Sometimes, a week just flies by and you can’t keep track of it in between booking in your Botox appointment, removing your little toe so you can fit it more comfortably in the latest pointed heels, and crying about the 300 calories that you wolfed down in the short period of 24 hours. Wait a second, this isn’t Cosmo! What I meant was, you know, in between reading books and stuff. So in case you ended up thinking you read these events in the blurb for a dystopian novel, I’ve put together a list of things that Actually Happened This Week, just so we all remember that we still have some social mountains to climb.
Et voila, chicks and dicks:
1. In the most ingenious move since the Bay of Pigs, Fathers4Justice argued against Marks & Spencer’s partnership with Mumsnet by scribbling ‘wanker’ on a baby
2. ‘Steak and Blowjob Day’ advertised itself even more heavy-handedly, offering T-shirts and the idea that women owe their partners the two great bastions of civilised society - kitchen servitude and non-reciprocative sexual acts - because of the Hallmark-driven existence of Valentine’s Day (‘a day for women’). The official ‘Steak and Blowjob Day’ website added an ‘Images’ page that prominently featured a bird’s (cock’s?) eye view of a woman with a penis in her mouth for a while, then changed to a topless woman holding meat. Yum.

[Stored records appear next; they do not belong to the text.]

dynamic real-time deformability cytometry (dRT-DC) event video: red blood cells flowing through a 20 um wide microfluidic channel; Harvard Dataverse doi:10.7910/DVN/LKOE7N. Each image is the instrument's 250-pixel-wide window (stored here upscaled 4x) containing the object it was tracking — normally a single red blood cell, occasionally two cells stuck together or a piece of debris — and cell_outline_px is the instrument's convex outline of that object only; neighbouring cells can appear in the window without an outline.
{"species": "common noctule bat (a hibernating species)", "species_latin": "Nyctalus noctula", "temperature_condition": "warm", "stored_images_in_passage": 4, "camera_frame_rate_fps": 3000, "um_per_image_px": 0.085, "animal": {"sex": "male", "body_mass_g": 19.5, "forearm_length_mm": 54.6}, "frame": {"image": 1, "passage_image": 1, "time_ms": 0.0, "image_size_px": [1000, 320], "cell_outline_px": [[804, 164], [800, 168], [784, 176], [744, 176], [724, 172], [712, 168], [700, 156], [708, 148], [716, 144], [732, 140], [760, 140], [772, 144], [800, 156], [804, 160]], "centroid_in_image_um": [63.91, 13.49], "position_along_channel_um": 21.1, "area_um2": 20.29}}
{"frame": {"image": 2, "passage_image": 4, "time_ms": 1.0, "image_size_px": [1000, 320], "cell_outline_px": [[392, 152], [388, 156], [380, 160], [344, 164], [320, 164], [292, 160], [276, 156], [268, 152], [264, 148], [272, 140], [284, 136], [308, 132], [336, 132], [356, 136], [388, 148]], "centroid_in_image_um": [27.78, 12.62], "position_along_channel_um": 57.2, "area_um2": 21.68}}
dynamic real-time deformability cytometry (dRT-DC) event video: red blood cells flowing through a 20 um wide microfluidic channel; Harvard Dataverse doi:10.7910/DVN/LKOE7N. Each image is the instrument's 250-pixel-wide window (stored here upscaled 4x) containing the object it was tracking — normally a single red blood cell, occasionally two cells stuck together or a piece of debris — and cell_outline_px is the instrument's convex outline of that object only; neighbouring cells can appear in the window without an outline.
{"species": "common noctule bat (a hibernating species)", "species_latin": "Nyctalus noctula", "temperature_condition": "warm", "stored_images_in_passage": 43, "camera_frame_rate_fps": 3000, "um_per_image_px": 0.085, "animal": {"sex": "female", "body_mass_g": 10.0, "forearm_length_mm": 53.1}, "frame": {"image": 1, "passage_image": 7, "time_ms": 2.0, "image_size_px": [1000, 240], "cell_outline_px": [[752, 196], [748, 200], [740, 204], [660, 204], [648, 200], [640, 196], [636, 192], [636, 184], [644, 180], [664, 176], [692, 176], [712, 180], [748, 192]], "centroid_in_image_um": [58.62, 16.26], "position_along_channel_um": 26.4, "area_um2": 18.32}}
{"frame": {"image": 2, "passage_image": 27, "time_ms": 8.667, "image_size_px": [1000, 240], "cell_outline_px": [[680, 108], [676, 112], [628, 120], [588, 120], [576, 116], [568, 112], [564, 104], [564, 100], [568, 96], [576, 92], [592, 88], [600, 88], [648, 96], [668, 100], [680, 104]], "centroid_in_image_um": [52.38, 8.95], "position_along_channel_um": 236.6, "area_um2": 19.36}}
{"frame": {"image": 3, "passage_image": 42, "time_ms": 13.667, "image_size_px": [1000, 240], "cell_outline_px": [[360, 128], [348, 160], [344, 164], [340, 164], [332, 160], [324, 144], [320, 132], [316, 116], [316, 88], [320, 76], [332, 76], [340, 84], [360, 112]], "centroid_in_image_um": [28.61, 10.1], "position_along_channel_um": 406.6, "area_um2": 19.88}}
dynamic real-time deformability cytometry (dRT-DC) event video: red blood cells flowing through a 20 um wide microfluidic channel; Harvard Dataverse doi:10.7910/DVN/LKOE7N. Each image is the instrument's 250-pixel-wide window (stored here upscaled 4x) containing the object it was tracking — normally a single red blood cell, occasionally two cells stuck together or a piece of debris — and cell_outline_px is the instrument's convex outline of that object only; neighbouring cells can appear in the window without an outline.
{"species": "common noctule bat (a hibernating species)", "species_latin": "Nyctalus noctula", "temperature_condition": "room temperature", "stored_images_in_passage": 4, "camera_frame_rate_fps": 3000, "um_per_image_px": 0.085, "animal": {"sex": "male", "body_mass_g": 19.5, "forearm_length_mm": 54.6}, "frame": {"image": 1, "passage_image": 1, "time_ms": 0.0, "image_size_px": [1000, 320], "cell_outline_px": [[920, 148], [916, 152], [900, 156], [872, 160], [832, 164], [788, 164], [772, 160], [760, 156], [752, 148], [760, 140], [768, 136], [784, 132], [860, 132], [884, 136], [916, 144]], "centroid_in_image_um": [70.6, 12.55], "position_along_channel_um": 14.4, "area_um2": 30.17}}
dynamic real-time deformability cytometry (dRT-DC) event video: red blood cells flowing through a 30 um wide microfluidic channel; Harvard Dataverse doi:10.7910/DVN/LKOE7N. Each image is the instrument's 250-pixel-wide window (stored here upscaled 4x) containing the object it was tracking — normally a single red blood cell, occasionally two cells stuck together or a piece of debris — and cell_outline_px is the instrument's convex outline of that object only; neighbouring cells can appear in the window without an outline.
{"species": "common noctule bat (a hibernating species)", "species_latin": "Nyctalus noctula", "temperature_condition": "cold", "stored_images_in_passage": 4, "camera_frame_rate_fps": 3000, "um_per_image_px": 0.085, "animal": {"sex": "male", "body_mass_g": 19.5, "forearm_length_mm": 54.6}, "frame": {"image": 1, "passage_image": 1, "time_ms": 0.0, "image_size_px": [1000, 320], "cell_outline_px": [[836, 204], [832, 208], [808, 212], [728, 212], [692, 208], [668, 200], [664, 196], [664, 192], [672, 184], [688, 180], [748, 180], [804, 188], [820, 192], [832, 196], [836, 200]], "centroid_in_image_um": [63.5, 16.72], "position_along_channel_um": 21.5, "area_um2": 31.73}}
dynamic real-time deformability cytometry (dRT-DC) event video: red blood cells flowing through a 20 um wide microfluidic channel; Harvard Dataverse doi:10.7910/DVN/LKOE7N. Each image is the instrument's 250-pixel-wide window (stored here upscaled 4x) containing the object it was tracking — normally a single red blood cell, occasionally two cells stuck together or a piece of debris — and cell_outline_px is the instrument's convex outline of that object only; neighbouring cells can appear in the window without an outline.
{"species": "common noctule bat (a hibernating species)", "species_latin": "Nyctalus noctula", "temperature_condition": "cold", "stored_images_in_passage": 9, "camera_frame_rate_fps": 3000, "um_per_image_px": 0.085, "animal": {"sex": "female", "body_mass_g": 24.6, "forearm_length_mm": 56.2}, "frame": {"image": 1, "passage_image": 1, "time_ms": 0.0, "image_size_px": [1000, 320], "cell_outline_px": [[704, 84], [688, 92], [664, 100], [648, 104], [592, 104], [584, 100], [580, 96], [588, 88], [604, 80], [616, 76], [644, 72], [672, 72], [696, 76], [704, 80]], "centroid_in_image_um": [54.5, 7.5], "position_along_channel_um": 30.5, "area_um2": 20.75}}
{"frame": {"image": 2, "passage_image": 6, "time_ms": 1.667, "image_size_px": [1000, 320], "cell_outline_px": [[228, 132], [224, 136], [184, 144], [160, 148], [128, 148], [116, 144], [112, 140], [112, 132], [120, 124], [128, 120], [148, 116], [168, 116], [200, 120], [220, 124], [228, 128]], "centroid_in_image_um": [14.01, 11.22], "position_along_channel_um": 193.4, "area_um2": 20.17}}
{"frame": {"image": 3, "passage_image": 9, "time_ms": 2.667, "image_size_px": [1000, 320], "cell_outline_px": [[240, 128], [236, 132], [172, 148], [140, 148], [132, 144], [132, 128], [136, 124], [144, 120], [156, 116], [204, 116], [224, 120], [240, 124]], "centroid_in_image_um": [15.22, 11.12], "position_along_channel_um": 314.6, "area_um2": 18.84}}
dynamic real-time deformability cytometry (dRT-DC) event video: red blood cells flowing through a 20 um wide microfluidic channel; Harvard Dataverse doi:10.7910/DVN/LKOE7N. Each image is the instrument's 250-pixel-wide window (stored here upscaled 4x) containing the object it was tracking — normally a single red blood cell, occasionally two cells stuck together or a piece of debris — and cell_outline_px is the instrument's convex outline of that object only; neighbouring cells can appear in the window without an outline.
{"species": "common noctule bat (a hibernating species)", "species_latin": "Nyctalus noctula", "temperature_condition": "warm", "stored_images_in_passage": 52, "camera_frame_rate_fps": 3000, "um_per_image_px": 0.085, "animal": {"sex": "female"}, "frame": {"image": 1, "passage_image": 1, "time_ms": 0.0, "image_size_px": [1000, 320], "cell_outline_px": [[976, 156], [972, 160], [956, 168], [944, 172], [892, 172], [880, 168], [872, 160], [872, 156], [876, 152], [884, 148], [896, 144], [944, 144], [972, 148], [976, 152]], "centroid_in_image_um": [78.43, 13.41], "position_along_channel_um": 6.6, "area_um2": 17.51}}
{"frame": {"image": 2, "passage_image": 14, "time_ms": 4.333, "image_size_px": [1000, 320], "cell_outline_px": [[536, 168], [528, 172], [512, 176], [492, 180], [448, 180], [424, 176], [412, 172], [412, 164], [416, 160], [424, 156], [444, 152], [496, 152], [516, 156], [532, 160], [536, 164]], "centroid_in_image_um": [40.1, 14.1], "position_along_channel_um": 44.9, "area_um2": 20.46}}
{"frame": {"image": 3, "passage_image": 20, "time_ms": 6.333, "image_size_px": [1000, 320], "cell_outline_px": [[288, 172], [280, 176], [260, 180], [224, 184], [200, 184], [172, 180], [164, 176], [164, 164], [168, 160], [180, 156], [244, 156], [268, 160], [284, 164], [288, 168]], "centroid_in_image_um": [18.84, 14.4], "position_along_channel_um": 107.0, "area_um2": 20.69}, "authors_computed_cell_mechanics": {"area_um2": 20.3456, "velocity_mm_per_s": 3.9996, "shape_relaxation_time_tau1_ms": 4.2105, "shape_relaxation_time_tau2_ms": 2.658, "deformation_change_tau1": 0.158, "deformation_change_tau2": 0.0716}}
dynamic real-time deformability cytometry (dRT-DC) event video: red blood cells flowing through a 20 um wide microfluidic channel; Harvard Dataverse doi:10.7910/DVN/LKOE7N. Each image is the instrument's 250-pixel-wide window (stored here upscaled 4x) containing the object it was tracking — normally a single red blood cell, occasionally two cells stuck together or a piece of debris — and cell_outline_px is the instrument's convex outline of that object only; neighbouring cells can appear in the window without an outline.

3. Louise Mensch a.k.a Satan, having moved her apparently ‘feminist’ career from stereotyped chick lit into Conservative politics, tore herself away from Steak and Blowjob Day to start a column in a women’s lifestyle magazine.
5. Rush Limbaugh, of ‘students who use the Pill want me to be their pimp’ fame, got Twitter. One of his first tweets was ‘Liberals Dismayed That... I Still Exist.’ Hats off to you, Rush, I couldn’t have put it better myself.
5. A leading UK supermarket advertised discounted toilet cleaner as ‘Perfect for Mum!’ during their Mother’s Day promotions. Judging by the viral uptake, a lot of happy mothers will be receiving this tomorrow. Just imagine her face when she opens the package, having assumed it’s merely a useless bottle of wine!